-------- Passage to read --------

If you’re struggling with major depressive disorder, obsessive compulsive disorder, or another mental health condition, you’ve probably thought about using antidepressants. It’s not uncommon for people considering, or even currently taking, antidepressants to ask questions like, “What do antidepressants do to the brain?” and “Do antidepressants permanently alter brain chemistry?” Knowing how antidepressants work with your brain chemistry can help you better understand how these medications may help you.
Many people have found relief from their symptoms by taking antidepressants. Scientists think antidepressants enhance the brain’s ability to transmit signals that regulate moods. However, scientists still don’t know precisely how the medications work. One theory is that people with depression have low levels of chemicals called neurotransmitters. Antidepressants may correct these chemical imbalances. Or, they may improve brain signaling by promoting the growth of new cells and connections in the brain.
How Does the Brain Transmit Signals?
Human brains are made up of approximately 100 billion cells. Between each cell are gaps called synapses. To transmit signals across synapses, brain cells secrete neurotransmitters. Neurotransmitters ferry across the synapses and are absorbed by neighboring brain cells. That stimulates these brain cells to secrete neurotransmitters of their own, which, in turn, activates their neighbors. In this way, messages are relayed through the vast network of brain cells. But brain cells also need to shut off signals. They have two ways of doing that: they can reabsorb excess neurotransmitters floating in the synapses, or they can break down and get rid of excess neurotransmitters. There are several kinds of neurotransmitters, including serotonin, dopamine, and norepinephrine. To work as efficiently as possible, different types of antidepressants have been developed to act on different neurotransmitters.

-------- Available data --------

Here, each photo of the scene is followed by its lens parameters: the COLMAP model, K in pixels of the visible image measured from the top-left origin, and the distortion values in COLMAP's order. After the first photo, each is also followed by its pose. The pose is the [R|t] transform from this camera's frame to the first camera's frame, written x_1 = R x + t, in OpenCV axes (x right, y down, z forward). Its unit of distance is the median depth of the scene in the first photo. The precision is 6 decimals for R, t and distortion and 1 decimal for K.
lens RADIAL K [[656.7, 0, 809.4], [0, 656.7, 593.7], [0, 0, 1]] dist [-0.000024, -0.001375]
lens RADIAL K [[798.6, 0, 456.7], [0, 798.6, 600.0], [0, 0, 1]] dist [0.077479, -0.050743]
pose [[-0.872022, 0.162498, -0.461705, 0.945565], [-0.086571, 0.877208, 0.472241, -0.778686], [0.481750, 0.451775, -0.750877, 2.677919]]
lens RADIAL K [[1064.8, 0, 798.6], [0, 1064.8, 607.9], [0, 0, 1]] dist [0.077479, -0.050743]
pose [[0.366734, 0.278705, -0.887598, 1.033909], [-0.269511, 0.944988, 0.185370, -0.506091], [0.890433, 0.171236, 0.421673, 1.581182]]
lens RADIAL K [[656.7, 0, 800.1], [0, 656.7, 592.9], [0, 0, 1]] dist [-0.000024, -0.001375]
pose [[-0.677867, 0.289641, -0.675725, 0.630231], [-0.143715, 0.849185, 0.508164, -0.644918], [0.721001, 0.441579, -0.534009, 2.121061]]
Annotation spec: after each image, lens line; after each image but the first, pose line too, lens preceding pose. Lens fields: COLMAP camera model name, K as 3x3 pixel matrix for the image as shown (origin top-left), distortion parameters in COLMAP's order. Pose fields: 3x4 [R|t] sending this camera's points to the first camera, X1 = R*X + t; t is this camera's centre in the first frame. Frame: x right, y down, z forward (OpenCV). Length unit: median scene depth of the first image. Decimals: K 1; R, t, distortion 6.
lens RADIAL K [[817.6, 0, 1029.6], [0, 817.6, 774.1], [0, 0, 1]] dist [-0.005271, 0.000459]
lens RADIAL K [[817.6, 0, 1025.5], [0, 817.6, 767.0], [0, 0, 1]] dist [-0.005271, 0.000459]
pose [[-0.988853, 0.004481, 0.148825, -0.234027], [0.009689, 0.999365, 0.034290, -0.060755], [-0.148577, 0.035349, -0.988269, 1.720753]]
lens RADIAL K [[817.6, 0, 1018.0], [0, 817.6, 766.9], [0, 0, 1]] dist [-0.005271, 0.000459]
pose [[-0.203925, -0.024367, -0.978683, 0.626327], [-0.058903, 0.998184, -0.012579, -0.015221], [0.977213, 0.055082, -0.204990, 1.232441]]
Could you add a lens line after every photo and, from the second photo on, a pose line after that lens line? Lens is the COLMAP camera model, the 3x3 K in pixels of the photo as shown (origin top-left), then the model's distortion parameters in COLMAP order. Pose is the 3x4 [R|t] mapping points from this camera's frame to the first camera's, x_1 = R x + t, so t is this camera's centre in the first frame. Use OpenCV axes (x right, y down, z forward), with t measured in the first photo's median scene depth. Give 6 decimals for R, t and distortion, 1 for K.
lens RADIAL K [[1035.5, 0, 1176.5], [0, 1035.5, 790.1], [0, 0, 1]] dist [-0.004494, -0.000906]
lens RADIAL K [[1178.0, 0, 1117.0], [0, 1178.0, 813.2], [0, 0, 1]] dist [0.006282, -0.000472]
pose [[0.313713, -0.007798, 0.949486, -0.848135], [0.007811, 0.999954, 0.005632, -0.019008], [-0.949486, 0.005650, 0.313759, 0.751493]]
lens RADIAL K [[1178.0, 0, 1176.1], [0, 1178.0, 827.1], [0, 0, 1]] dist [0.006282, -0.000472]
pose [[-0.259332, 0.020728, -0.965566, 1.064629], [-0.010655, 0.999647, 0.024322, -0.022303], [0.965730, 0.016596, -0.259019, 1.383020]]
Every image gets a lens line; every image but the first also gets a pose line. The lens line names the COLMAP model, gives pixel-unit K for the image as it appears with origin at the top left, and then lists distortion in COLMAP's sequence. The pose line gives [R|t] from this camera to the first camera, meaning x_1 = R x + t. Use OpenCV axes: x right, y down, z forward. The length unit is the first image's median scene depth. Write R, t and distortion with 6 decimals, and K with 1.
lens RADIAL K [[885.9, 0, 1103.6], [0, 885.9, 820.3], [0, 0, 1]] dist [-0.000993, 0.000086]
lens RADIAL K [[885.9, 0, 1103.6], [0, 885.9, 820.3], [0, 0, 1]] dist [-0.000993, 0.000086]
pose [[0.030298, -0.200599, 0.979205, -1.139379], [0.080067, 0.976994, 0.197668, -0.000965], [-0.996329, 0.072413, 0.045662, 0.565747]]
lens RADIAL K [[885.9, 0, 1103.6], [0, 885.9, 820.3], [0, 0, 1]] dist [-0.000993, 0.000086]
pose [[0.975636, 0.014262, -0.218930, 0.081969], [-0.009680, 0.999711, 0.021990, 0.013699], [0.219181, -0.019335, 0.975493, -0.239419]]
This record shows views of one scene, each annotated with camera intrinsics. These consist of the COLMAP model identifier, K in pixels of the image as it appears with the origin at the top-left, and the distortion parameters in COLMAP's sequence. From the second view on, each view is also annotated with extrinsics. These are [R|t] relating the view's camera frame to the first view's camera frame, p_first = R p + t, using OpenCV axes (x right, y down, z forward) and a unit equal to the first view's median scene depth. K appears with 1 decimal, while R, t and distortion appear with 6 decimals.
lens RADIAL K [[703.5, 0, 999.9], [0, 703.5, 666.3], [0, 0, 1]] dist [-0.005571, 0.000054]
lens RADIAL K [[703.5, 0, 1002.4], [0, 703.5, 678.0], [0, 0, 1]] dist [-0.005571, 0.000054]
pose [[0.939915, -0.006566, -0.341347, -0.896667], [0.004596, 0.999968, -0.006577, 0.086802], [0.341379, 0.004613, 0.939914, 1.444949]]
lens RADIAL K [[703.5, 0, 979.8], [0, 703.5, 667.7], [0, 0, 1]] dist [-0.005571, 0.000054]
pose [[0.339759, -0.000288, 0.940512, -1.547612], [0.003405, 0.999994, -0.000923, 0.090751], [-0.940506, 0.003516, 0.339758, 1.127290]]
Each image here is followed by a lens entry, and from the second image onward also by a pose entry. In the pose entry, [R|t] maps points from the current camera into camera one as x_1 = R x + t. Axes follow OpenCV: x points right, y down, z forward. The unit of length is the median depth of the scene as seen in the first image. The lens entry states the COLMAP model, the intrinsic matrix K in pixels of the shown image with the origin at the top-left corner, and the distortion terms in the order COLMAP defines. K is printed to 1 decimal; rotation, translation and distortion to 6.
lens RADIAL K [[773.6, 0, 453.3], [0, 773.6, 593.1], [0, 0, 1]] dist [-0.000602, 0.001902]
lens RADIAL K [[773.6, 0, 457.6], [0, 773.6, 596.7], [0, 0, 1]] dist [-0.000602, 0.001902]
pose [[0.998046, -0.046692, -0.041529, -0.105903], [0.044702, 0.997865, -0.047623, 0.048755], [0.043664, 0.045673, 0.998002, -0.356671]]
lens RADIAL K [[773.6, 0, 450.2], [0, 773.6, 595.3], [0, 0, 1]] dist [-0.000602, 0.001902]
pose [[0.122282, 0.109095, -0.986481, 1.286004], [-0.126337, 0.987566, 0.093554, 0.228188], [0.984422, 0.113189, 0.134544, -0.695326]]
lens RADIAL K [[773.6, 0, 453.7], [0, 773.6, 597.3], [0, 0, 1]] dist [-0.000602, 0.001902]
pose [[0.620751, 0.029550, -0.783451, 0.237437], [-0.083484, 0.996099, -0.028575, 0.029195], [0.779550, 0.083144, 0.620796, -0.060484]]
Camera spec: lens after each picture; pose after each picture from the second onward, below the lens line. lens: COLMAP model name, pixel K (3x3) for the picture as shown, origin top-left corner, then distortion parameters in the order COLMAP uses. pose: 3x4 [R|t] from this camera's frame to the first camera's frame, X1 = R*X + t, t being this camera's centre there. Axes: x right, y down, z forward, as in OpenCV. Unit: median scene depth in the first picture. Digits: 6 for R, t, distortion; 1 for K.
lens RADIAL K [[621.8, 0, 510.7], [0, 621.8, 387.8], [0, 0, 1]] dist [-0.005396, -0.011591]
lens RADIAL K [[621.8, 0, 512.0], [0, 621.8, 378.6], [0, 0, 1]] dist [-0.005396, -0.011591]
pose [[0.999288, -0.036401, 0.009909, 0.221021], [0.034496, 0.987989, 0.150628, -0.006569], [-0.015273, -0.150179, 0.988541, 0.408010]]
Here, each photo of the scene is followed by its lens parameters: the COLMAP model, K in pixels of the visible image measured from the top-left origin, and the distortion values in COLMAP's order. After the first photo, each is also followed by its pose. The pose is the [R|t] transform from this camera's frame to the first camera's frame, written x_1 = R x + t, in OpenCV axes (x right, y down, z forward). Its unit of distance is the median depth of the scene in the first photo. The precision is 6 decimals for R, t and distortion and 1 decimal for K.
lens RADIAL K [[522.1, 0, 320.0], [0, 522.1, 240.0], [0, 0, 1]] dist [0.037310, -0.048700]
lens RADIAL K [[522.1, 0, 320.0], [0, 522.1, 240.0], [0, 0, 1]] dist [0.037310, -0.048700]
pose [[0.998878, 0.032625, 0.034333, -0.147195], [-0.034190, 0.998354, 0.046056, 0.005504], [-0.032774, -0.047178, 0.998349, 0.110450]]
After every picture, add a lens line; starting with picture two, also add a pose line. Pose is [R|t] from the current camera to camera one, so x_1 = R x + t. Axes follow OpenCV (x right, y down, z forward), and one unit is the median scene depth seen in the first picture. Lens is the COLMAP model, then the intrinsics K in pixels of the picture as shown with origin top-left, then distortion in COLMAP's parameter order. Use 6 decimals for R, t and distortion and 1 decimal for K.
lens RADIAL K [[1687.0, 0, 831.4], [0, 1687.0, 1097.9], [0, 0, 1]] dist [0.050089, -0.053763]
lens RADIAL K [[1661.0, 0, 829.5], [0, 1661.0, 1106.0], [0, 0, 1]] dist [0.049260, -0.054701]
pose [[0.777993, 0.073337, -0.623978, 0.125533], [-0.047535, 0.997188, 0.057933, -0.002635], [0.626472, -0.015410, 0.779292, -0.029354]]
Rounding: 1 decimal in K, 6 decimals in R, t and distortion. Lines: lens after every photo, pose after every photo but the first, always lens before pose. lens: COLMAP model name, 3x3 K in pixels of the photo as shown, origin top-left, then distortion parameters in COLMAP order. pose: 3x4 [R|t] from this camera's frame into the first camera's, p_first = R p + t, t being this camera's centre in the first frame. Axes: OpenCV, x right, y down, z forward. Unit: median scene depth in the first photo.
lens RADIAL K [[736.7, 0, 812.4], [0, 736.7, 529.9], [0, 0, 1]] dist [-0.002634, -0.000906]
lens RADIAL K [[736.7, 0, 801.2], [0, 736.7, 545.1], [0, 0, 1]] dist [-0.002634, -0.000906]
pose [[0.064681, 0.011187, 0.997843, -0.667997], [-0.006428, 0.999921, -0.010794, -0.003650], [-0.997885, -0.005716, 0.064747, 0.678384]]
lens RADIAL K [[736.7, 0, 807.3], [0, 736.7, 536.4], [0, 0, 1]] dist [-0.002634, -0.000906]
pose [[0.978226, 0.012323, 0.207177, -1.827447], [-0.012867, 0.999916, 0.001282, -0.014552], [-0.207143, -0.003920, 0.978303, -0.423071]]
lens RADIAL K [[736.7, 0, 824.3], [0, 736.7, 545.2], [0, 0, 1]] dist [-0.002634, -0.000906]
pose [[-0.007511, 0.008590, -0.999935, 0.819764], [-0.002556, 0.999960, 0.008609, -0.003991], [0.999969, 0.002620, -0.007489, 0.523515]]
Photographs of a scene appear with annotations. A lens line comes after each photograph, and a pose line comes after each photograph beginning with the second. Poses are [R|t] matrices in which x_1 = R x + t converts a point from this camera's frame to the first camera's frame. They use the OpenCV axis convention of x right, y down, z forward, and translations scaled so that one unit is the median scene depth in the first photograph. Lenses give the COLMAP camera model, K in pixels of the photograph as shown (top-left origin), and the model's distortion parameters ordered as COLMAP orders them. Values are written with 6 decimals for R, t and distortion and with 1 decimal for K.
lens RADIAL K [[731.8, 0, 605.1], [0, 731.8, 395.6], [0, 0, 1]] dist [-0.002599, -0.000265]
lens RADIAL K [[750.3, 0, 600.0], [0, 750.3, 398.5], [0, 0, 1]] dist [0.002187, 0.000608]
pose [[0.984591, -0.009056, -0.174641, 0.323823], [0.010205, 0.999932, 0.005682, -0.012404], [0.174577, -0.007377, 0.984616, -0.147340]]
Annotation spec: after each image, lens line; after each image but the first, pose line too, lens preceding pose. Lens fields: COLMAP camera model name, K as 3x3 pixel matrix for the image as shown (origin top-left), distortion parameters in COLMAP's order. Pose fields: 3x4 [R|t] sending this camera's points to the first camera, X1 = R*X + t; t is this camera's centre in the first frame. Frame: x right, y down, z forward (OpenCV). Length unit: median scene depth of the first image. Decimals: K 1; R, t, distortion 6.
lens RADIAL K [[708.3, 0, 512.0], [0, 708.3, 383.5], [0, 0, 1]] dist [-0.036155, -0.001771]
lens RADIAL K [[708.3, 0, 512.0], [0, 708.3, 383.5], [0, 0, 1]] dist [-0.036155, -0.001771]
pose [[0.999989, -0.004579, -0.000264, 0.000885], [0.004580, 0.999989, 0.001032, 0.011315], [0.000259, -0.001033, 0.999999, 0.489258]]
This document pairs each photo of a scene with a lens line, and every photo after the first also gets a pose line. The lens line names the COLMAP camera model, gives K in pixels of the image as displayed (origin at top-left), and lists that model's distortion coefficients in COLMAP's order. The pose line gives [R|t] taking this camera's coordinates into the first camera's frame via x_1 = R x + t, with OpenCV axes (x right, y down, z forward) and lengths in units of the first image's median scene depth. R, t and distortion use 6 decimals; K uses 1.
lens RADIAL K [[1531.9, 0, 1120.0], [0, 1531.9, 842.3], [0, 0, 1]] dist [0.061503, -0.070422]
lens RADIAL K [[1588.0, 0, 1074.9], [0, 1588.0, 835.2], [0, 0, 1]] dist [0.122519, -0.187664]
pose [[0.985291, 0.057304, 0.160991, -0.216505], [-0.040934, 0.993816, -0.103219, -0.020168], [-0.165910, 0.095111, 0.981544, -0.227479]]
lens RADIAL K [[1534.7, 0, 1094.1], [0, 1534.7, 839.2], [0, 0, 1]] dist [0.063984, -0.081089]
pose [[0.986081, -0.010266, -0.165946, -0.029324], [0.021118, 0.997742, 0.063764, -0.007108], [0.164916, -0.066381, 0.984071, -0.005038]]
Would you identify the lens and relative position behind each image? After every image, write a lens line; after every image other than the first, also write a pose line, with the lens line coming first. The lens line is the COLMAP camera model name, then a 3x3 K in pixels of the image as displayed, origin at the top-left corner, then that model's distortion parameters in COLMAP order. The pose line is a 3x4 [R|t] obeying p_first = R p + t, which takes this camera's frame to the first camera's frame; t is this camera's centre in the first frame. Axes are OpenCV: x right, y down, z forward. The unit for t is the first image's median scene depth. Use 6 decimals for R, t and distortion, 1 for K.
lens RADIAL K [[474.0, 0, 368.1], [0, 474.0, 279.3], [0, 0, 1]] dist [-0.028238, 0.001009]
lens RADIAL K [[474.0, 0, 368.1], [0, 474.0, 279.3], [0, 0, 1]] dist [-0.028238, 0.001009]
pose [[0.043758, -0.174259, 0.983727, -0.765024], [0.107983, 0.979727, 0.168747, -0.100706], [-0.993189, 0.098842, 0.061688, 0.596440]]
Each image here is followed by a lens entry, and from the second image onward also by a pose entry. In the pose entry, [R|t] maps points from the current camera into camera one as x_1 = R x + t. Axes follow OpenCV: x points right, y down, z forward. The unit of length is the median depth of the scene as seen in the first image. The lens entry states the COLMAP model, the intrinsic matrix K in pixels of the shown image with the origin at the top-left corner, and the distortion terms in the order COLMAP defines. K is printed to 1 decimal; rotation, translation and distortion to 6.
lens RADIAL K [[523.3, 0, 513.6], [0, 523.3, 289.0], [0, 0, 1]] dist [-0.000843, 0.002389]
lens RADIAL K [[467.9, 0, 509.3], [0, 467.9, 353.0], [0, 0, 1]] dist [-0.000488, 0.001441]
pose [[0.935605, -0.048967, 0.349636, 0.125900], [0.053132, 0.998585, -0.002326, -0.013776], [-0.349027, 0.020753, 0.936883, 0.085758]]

--------

## [What you need to do]
#1 In the passage on antidepressants, about how many cells make up the human brain?
#2 Retype the passage on antidepressants from "Many people have" to "Brain Transmit Signals?".
#3 Which neurotransmitters does the passage on antidepressants name?

## [Solved problems]
#1 Approximately 100 billion.

#2
Many people have found relief from their symptoms by taking antidepressants. Scientists think antidepressants enhance the brain’s ability to transmit signals that regulate moods. However, scientists still don’t know precisely how the medications work. One theory is that people with depression have low levels of chemicals called neurotransmitters. Antidepressants may correct these chemical imbalances. Or, they may improve brain signaling by promoting the growth of new cells and connections in the brain.
How Does the Brain Transmit Signals?

#3 Serotonin, dopamine, and norepinephrine.